The piece has been sold to buyers with deep pockets, but as you might have heard, it has attracted even more controversy after being eaten by performance artist David Datuna. Later on, the space that held the banana was defaced with graffiti that read, “Epstein [sic] didn’t kill himself.”
Since then, the new owners of the US$120,000 art have come forward to back up their purchase. Billy and Beatrice Cox from Miami told Page Six that the artwork is “the unicorn of the art world,” and even compared it to Andy Warhol’s classic 1962 Campbell’s Soup Cans.
Billy Cox and his wife have been collectors for decades, and Page Six reports Billy is apparently part of the Bancroft family, which sold off its shares of Dow Jones to News Corp. for over US$5 billion back in 2007.
The public uproar surrounding the display opened a conversation about the concept of art in society, which prompted them to get hold of it. They wanted to make sure the piece would be “accessible to the public forever,” so as to openly “fuel debates and provoke thoughts and emotions.”
The Coxes are planning to loan the work and eventually donate it to a museum. They explained how “the banana” has garnered the attention of the masses, even those who aren’t interested in art, and further detailed how it has triggered a crucial discourse “about the value we place on works of art and objects in general.”

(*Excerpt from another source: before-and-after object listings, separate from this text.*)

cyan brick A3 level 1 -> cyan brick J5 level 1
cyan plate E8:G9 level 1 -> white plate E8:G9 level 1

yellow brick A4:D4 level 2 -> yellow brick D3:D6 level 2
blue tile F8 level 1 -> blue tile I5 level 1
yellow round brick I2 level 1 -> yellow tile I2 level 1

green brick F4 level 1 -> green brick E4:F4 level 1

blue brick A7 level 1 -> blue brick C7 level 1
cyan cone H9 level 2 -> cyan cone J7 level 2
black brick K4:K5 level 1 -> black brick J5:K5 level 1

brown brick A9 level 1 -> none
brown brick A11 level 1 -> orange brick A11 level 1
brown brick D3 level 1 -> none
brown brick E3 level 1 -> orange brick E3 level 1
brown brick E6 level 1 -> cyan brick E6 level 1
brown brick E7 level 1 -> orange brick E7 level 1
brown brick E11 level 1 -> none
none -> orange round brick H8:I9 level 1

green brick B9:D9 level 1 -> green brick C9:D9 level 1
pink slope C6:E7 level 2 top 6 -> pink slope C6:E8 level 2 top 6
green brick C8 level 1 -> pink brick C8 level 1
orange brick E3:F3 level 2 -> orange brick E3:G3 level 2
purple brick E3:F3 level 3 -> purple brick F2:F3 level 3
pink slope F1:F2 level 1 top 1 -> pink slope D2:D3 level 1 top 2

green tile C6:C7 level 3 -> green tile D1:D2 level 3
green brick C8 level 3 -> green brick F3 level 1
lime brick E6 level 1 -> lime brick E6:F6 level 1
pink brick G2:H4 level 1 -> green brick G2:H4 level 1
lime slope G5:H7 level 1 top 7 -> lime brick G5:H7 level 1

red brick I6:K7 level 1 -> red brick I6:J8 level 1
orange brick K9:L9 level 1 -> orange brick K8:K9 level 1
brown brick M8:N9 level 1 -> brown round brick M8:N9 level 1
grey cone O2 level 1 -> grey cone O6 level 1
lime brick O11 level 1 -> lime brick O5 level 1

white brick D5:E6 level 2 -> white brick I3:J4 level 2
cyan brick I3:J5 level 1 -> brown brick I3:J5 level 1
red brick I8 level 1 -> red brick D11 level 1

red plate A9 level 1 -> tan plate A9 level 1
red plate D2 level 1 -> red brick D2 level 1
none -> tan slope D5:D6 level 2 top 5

The couple is aware that the piece is an affordable and perishable produce, supported with a little bit of duct tape, but they will maintain it by replacing the fruit every two days.
Emmanuel Perrotin, founder of the Perrotin gallery which represents Cattelan, explained that the “real value of the work” comes down to its “certificate of authenticity, which includes a manual for installation.” He reaffirmed that the buyers are purchasing “an idea” in the form of “a certificate.”